RALEIGH, N.C. (AP) - North Carolina’s NAACP chapter and others are calling on legislative leaders and Gov. Pat McCrory to extend Monday’s deadline for victims of the state’s 20th century eugenics program to formally apply for compensation.

The civil rights organization and the Forward Together Moral Movement involved in recent demonstrations in Raleigh want the legislature to push back the deadline by another year until June 30, 2015. That’s the same date in which the legislature directed payments to qualified applicants from a $10 million fund. State law set Monday’s deadline.

The Rev. William Barber, president of the North Carolina NAACP, said that the state hasn’t done a good enough job with reaching out to survivors of the program, in which the state sterilized what it considered inferior citizens incapable of caring for children.

“We shouldn’t have a deadline that would victimize them more,” Barber said Monday in an interview. “There was no arbitrary deadline for the eugenics program.”

Some 7,600 others were sterilized from 1929 to 1974 under the state’s program, but only a fraction are still alive. Most were either forced or coerced into the procedure, though a small number of people chose to be sterilized. As of last week, about a third of the estimated living victims had submitted claims.
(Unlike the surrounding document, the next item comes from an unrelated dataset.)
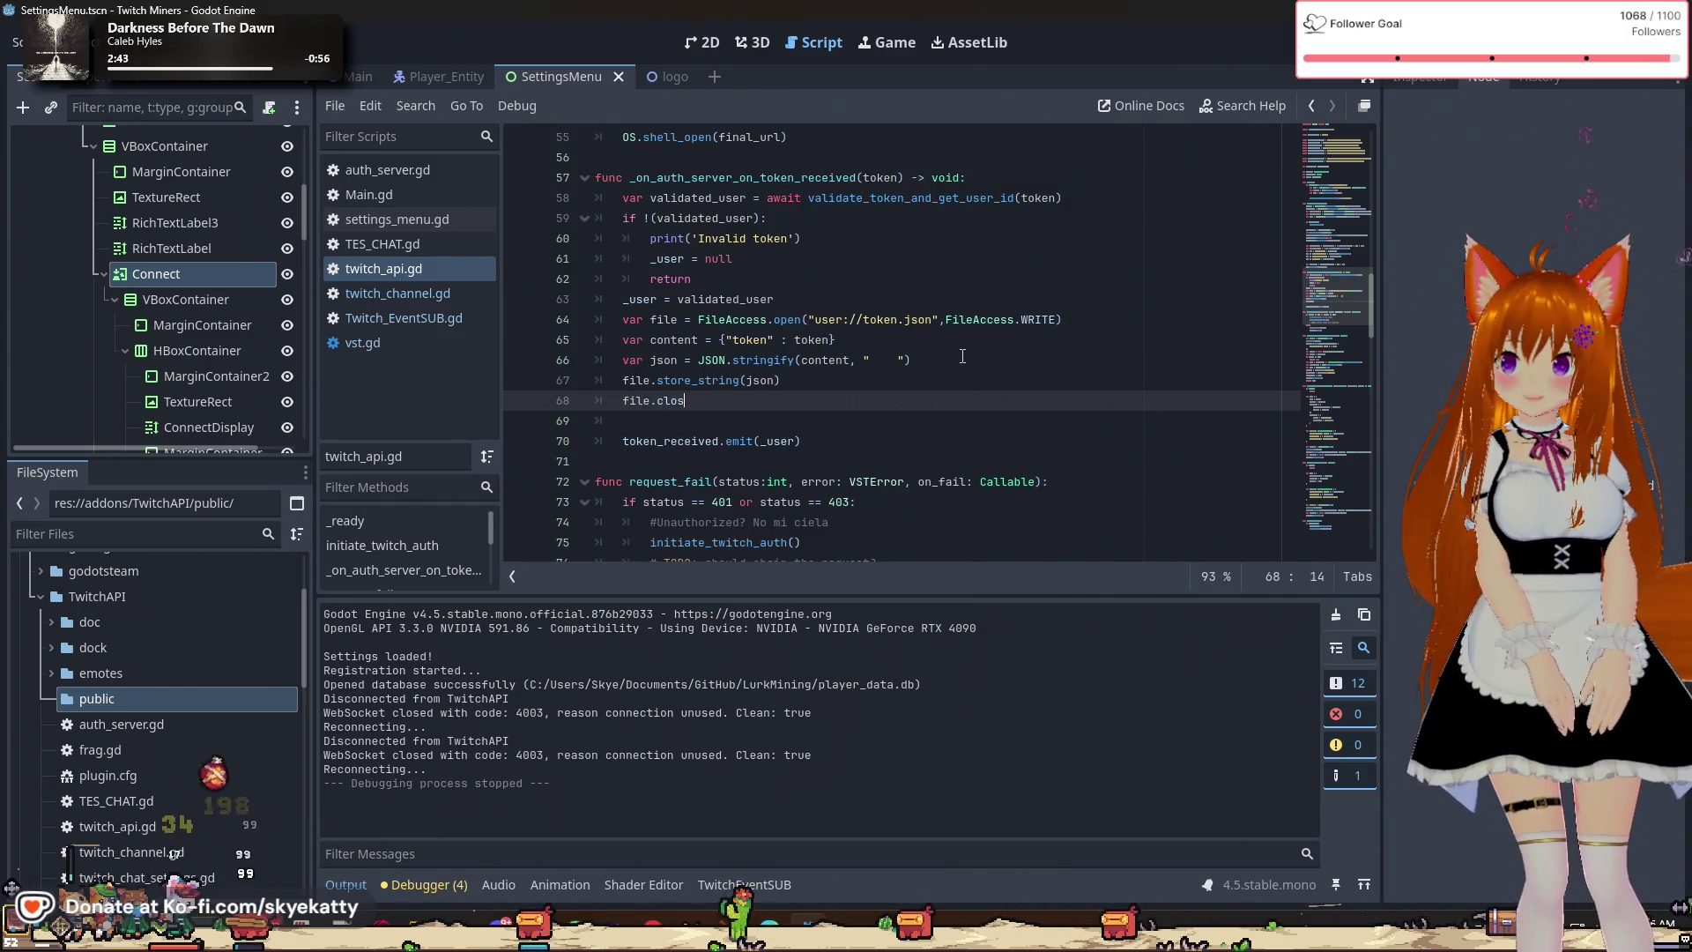
text(ose())
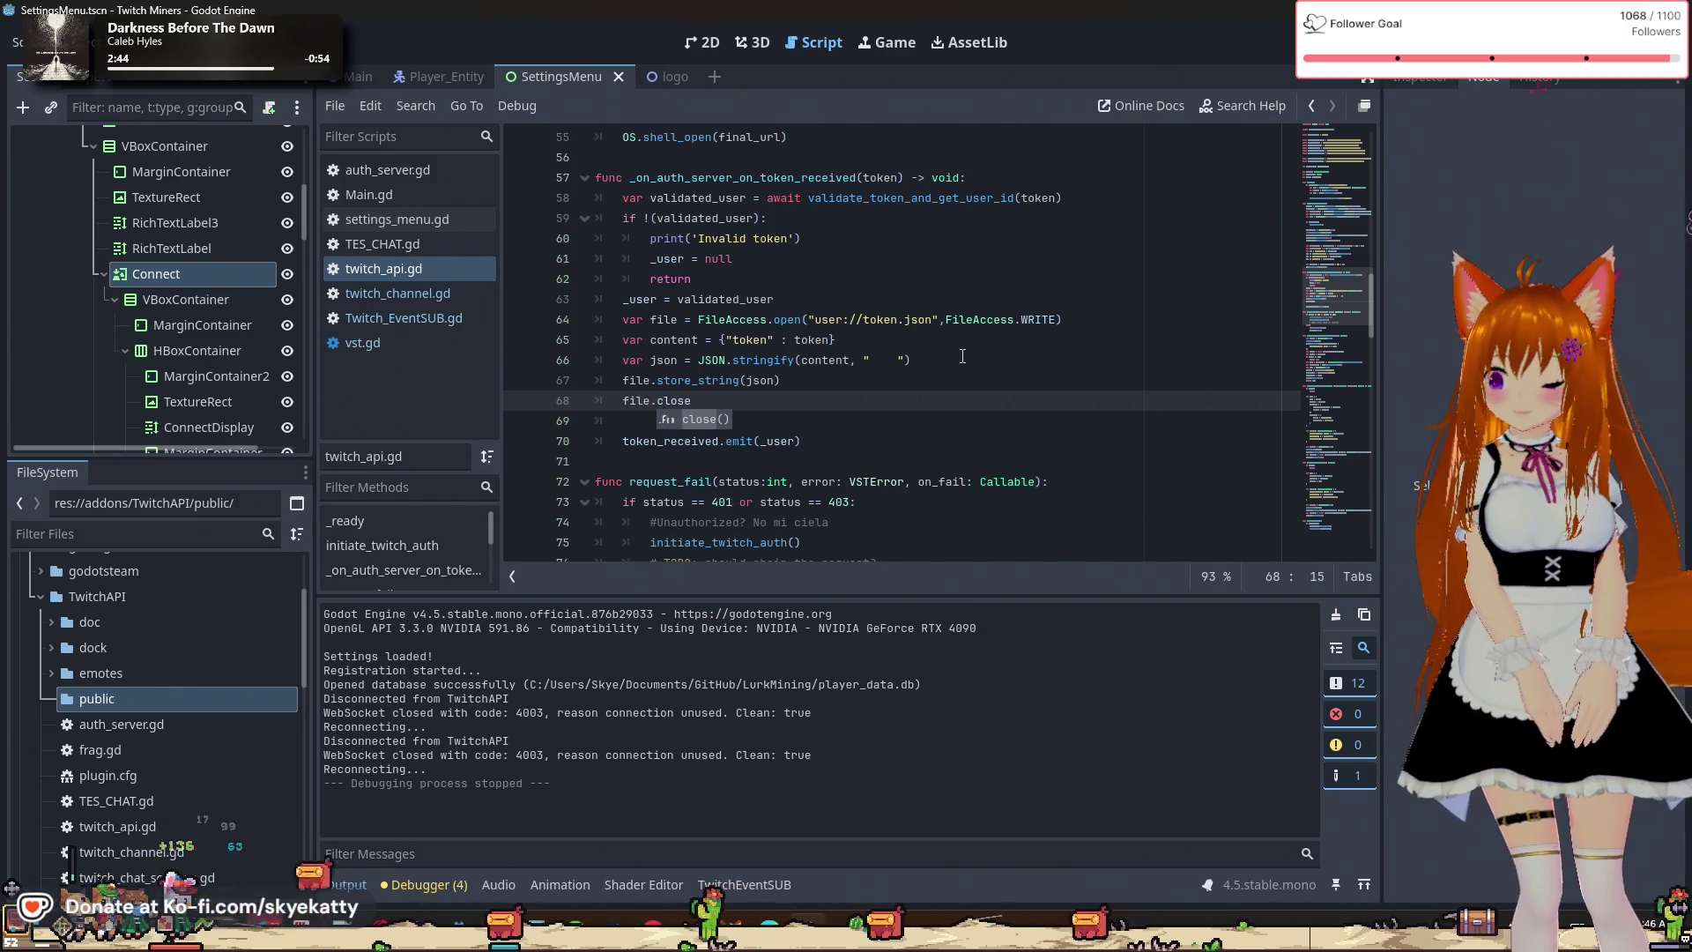
click(878, 415)
key(BackSpace)
key(BackSpace)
The deadline for victims to file a claim was set for 5 p.m., although Chris Mears, a spokesman for the state department that houses the Office for Justice of Sterilization Victims, said it would accept mail postmarked by Monday. Mears said state law would have to be changed or a judge would have to sign an order to shift the deadline.

The House version of the budget passed in June would accelerate the first payment date. Extending the deadline would jeopardize that effort, said Anna Roberts, spokeswoman for House Speaker Thom Tillis, R-Mecklenburg.

“Extending the deadline would delay the payment to some qualified recipients,” Roberts wrote in an email. She said the sterilization victims’ office had sent “direct mail pieces, made hundreds phone calls and partnered with other agencies to attempt to reach as many victims as possible … It’s time for the qualified recipients to receive their compensation.”

Officials for Senate leader Phil Berger, R-Rockingham, didn’t immediately return messages seeking comment Monday.

House Minority Leader Larry Hall, D-Durham, filed a bill this year to extend the claim-filing period, but no action has been taken on the measure.

In an open letter to elected officials released Monday, Barber questions the state’s commitment to making amends with victims of the decades-long sterilization program.

“If state legislators work to extend this deadline, they will show they are serious about making amends,” the letter said. “If they do not, we will know that this restitution program is merely a political ploy to get political points in an election year.”

McCrory spokesman Josh Ellis said Monday the governor is proud to be from the first state in the nation that will address the injustice that was committed against eugenics victims. “This claim is another example of Rev. Barber seeking to make a last-minute political statement instead of assisting some of the very people he is charged to help,” Ellis said.